EXERCISE INSTRUCTIONS:
a. In the SVM commit notice, swap "SVM" for "Support Vector Machine" and write out the passage starting at "incubator-madlib git commit: SVM: Fix" and ending at "the training function.".
b. Pick up the SVM commit notice after its final line and carry it forward.

EXCERPT TO READ:
You are viewing a plain text version of this content. The canonical link for it is here.
Posted to commits@madlib.apache.org by ri...@apache.org on 2015/12/16 01:13:43 UTC

incubator-madlib git commit: SVM: Fix how grouping cols are validated

Repository: incubator-madlib
Updated Branches:
  refs/heads/master afc9c2483 -> 30e92868e


SVM: Fix how grouping cols are validated

SVM prediction expects grouping_col to be None if no grouping is
performed. This assumption was not applied in the training function.


Project: http://git-wip-us.apache.org/repos/asf/incubator-madlib/repo
Commit: http://git-wip-us.apache.org/repos/asf/incubator-madlib/commit/30e92868
Tree: http://git-wip-us.apache.org/repos/asf/incubator-madlib/tree/30e92868
Diff: http://git-wip-us.apache.org/repos/asf/incubator-madlib/diff/30e92868

Branch: refs/heads/master
Commit: 30e92868e5ad0e8fff2de0c7b89b8d6307107108
Parents: afc9c24
Author: Xiaocheng Tang <xt...@pivotal.io>
Authored: Tue Dec 15 16:03:48 2015 -0800
Committer: Rahul Iyer <ri...@pivotal.io>
Committed: Tue Dec 15 16:13:12 2015 -0800

----------------------------------------------------------------------
 src/ports/postgres/modules/svm/svm.py_in        | 19 ++---
 .../postgres/modules/svm/test/linear_svm.sql_in | 78 ++++++++++----------
 2 files changed, 49 insertions(+), 48 deletions(-)
----------------------------------------------------------------------


http://git-wip-us.apache.org/repos/asf/incubator-madlib/blob/30e92868/src/ports/postgres/modules/svm/svm.py_in
----------------------------------------------------------------------
diff --git a/src/ports/postgres/modules/svm/svm.py_in b/src/ports/postgres/modules/svm/svm.py_in
index 3cdfb5f..25a1d92 100644
--- a/src/ports/postgres/modules/svm/svm.py_in
+++ b/src/ports/postgres/modules/svm/svm.py_in
@@ -92,7 +92,7 @@ def _verify_table(source_table, model_table, dependent_varname,
 
 
 def _verify_grouping(schema_madlib, source_table, grouping_col):
-    if grouping_col:
+    if grouping_col and grouping_col.lower() != 'null':
         cols_in_tbl_valid(source_table,
                           _string_to_array_with_quotes(grouping_col),
                           'SVM')

LISTED RECORDS:
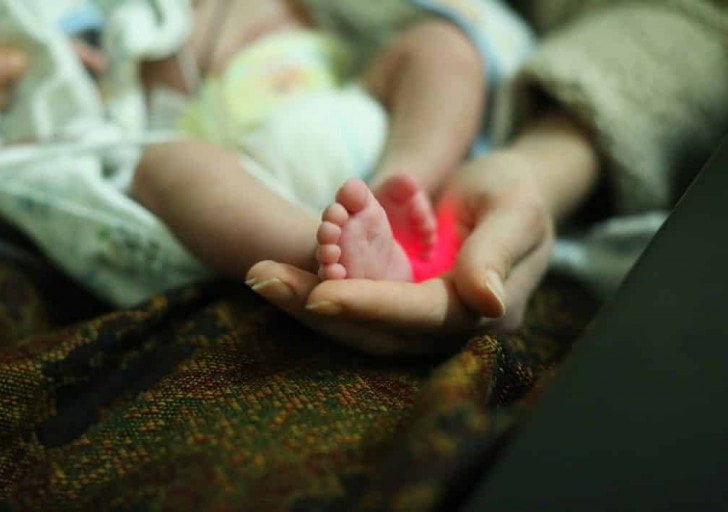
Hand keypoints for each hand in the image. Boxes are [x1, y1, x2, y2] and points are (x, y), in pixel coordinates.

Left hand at [246, 151, 555, 353]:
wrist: (506, 194)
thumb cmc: (515, 194)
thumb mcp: (515, 211)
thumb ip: (497, 253)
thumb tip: (487, 303)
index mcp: (482, 312)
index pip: (419, 315)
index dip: (370, 307)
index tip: (319, 295)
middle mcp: (445, 326)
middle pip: (377, 329)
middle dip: (318, 308)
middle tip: (263, 279)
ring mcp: (417, 318)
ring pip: (356, 322)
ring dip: (305, 301)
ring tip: (260, 276)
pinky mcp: (397, 302)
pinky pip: (352, 302)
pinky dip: (315, 286)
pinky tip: (276, 275)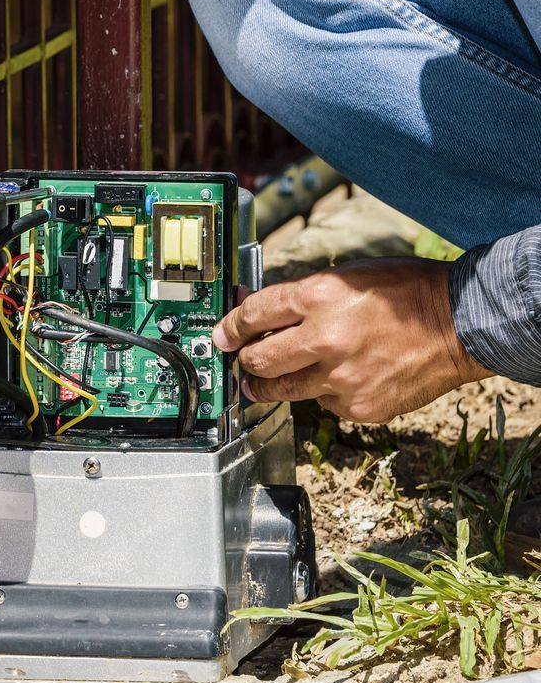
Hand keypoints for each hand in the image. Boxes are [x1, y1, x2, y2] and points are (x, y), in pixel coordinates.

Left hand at [212, 257, 493, 422]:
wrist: (462, 325)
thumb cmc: (406, 293)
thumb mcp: (347, 277)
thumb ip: (301, 296)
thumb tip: (259, 308)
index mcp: (319, 296)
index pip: (254, 314)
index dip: (230, 326)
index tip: (222, 335)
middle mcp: (325, 338)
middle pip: (257, 359)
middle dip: (243, 360)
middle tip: (242, 360)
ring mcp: (340, 377)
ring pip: (280, 389)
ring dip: (267, 384)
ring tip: (264, 380)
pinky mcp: (356, 406)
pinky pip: (321, 403)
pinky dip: (320, 393)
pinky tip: (335, 378)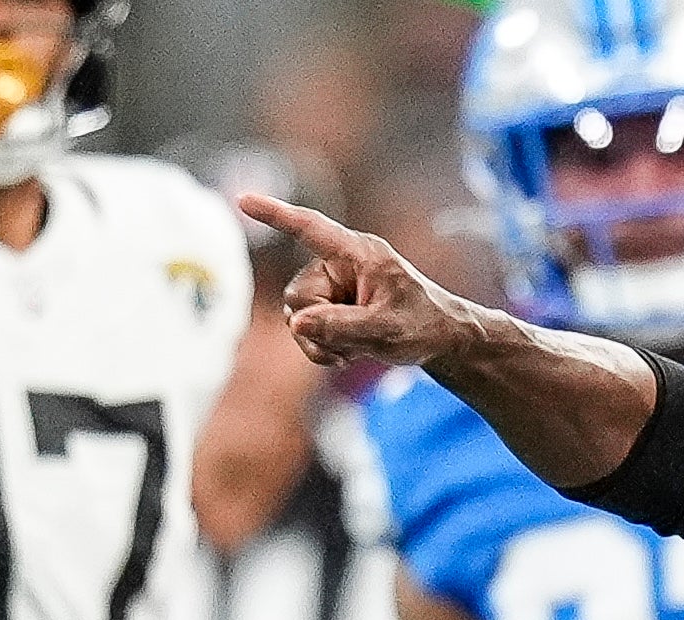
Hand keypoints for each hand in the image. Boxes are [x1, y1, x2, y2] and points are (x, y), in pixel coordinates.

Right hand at [246, 194, 480, 373]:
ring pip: (298, 316)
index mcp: (358, 254)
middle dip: (319, 326)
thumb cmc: (422, 324)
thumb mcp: (387, 330)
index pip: (310, 229)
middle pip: (299, 296)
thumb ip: (342, 327)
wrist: (439, 339)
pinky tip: (348, 354)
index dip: (276, 215)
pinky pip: (305, 329)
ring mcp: (331, 287)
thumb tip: (297, 323)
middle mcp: (338, 265)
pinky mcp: (329, 307)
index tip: (243, 200)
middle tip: (353, 343)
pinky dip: (322, 348)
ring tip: (356, 350)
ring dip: (321, 341)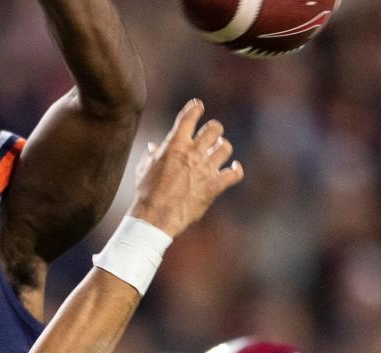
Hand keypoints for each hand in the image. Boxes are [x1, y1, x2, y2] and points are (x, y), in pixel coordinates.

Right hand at [128, 99, 243, 238]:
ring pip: (225, 148)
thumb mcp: (144, 169)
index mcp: (174, 144)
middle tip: (210, 137)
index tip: (198, 107)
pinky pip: (235, 173)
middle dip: (213, 130)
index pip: (189, 116)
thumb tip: (154, 146)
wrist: (155, 217)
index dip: (195, 108)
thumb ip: (151, 154)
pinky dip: (236, 169)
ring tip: (217, 153)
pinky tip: (234, 168)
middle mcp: (193, 152)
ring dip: (222, 149)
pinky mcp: (214, 186)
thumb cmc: (146, 194)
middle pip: (214, 128)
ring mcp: (206, 169)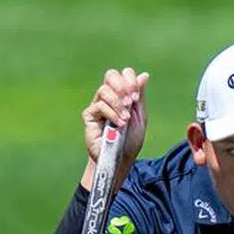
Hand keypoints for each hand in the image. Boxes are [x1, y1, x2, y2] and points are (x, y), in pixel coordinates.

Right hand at [81, 68, 148, 186]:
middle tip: (131, 101)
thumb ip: (140, 97)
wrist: (120, 159)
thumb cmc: (130, 140)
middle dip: (123, 86)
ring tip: (126, 119)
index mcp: (122, 95)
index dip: (130, 79)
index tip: (136, 97)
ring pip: (105, 90)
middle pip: (111, 75)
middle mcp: (109, 97)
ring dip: (118, 103)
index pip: (123, 74)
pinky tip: (119, 125)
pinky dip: (112, 114)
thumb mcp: (140, 117)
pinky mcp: (89, 115)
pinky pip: (99, 106)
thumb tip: (144, 75)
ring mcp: (97, 105)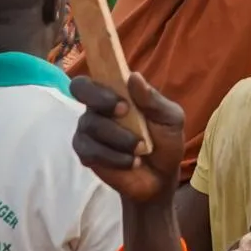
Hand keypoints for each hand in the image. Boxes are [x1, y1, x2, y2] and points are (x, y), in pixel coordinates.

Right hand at [72, 73, 183, 204]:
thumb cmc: (165, 141)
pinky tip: (131, 162)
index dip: (100, 82)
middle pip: (80, 90)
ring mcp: (88, 130)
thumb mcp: (170, 119)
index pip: (97, 73)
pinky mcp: (86, 153)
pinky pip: (91, 151)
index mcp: (116, 91)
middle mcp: (97, 106)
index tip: (123, 102)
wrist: (162, 178)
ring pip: (91, 125)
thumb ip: (153, 99)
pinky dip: (115, 157)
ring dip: (120, 138)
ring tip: (142, 150)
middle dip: (102, 102)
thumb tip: (134, 77)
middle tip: (125, 115)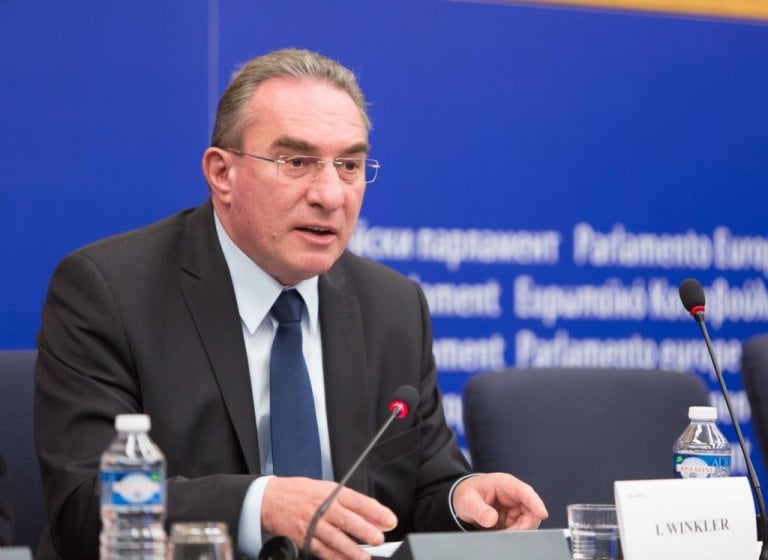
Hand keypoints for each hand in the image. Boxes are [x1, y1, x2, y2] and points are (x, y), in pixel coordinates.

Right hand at [261, 476, 397, 559]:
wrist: (270, 499)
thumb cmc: (301, 493)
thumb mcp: (327, 490)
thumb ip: (350, 503)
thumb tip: (374, 517)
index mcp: (332, 492)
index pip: (358, 501)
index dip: (376, 511)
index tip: (390, 520)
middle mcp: (323, 507)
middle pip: (348, 520)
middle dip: (366, 531)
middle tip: (379, 539)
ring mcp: (312, 523)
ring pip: (335, 539)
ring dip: (352, 550)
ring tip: (365, 558)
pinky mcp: (303, 538)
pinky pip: (321, 550)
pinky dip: (334, 558)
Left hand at [452, 472, 547, 530]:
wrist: (464, 500)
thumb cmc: (466, 495)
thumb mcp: (467, 501)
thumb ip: (478, 510)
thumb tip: (491, 520)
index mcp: (504, 484)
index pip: (525, 492)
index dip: (536, 502)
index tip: (543, 514)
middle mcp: (514, 495)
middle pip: (531, 511)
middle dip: (523, 526)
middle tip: (506, 535)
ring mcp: (516, 508)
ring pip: (527, 523)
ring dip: (517, 532)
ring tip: (498, 534)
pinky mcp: (514, 519)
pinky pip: (520, 530)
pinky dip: (512, 535)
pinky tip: (499, 535)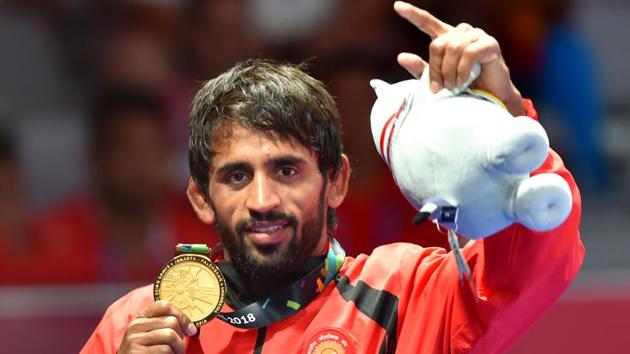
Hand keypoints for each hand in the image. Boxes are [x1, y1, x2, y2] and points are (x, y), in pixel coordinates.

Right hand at [117, 301, 196, 353]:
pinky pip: (166, 350)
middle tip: (180, 346)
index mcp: (140, 317)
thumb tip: (190, 326)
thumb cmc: (145, 351)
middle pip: (171, 322)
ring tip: (175, 353)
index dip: (182, 316)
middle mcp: (135, 326)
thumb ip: (164, 324)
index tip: (190, 329)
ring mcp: (135, 340)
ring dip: (179, 348)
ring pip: (170, 336)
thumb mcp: (150, 333)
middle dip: (181, 335)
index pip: (164, 306)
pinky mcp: (138, 353)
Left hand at [393, 1, 524, 115]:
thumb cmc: (463, 88)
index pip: (428, 23)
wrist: (489, 99)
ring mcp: (476, 35)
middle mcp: (462, 32)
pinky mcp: (490, 43)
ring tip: (454, 87)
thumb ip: (420, 69)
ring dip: (450, 73)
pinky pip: (469, 53)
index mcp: (447, 38)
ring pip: (453, 49)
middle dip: (436, 69)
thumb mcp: (436, 80)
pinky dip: (462, 71)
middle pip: (438, 45)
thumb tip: (401, 57)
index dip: (413, 15)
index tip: (398, 6)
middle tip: (439, 88)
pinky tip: (463, 81)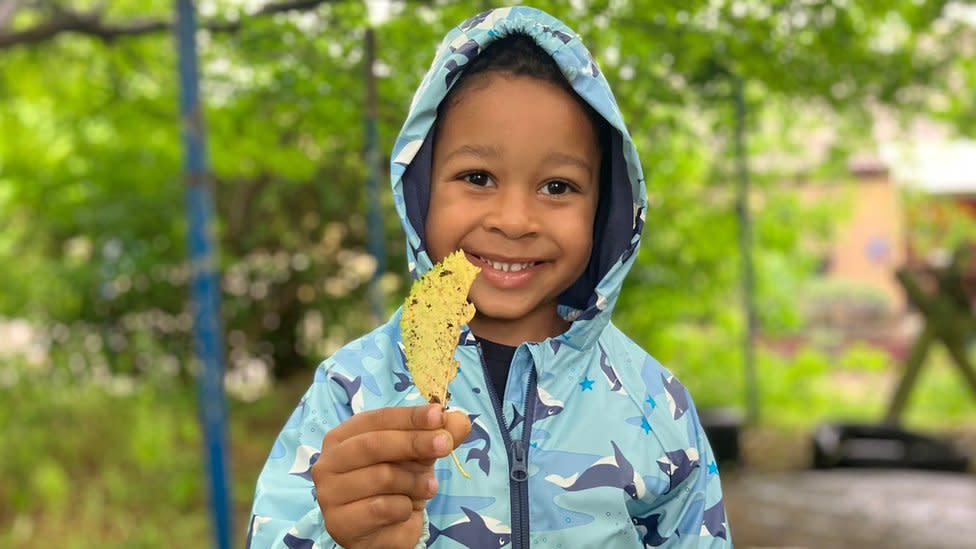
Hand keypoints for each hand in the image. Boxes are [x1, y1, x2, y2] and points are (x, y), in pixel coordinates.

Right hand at [313, 404, 471, 548]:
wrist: (388, 530)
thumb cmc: (398, 484)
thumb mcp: (421, 454)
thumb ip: (439, 435)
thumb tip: (460, 420)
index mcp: (343, 436)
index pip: (377, 419)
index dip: (410, 416)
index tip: (439, 415)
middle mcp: (329, 461)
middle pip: (374, 444)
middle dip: (414, 442)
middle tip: (445, 445)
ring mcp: (330, 493)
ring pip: (382, 477)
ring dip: (415, 482)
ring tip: (426, 488)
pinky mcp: (340, 522)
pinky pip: (382, 508)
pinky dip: (404, 507)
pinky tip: (406, 509)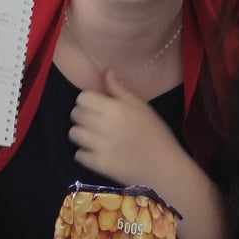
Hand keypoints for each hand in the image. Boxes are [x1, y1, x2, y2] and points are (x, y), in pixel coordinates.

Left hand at [69, 70, 183, 188]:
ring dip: (81, 134)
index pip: (82, 98)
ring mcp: (100, 146)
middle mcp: (104, 125)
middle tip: (95, 122)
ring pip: (73, 134)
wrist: (164, 167)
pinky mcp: (99, 165)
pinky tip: (97, 152)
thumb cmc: (156, 133)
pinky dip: (85, 154)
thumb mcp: (142, 106)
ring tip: (94, 137)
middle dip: (82, 116)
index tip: (96, 106)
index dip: (87, 100)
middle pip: (76, 114)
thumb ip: (120, 89)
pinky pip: (78, 155)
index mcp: (115, 108)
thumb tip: (106, 71)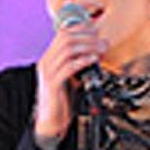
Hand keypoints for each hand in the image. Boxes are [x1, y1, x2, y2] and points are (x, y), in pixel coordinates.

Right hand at [33, 17, 108, 147]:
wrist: (52, 121)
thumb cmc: (63, 99)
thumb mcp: (72, 76)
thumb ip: (80, 64)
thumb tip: (96, 52)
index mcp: (49, 58)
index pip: (63, 33)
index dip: (80, 28)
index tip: (97, 30)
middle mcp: (46, 62)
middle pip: (66, 38)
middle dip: (87, 36)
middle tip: (103, 42)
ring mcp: (48, 72)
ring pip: (67, 49)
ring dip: (88, 46)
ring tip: (101, 50)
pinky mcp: (52, 84)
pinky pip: (68, 67)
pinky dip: (83, 60)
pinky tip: (94, 60)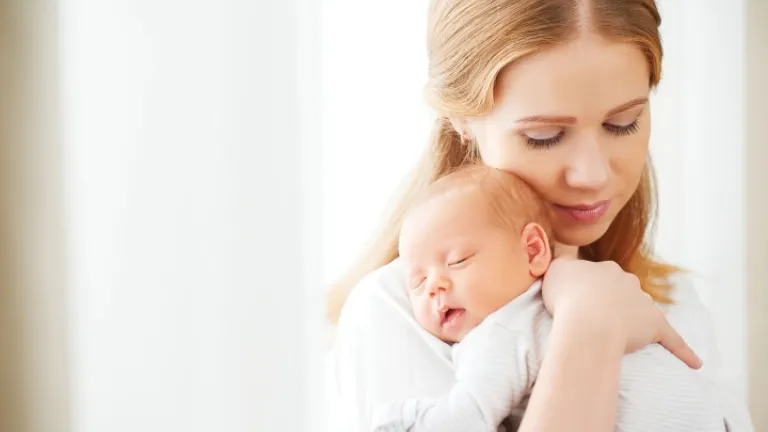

ANSWER LIST:
a.
incubator-madlib git commit: Support Vector Machine: Fix how grouping cols are validated

Repository: incubator-madlib
Updated Branches:
  refs/heads/master afc9c2483 -> 30e92868e


Support Vector Machine: Fix how grouping cols are validated

Support Vector Machine prediction expects grouping_col to be None if no grouping is
performed. This assumption was not applied in the training function.

b.
@@ -330,8 +330,8 @@ def _svm_parsed_params(schema_madlib, source_table, model_table,
     """
     Executes the linear support vector algorithm.
     """
-    grouping_str, grouping_col = _verify_grouping(schema_madlib, 
-                                                  source_table, 
+    grouping_str, grouping_col = _verify_grouping(schema_madlib,
+                                                  source_table,
                                                   grouping_col)
 
     kernel_func = _verify_kernel(kernel_func)
@@ -413,9 +413,9 @@ def svm_predict(schema_madlib, model_table, new_data_table, id_col_name,
         grouping_col = summary['grouping_col']
 
         input_tbl_valid(new_data_table, 'SVM')
-        _assert(is_var_valid(new_data_table, dependent_varname),
-                "SVM Error: dependent_varname ('" + dependent_varname +
-                "') is invalid for new_data_table (" + new_data_table + ")!")
+        grouping_str, grouping_col = _verify_grouping(schema_madlib,
+                                                      new_data_table,
+                                                      grouping_col)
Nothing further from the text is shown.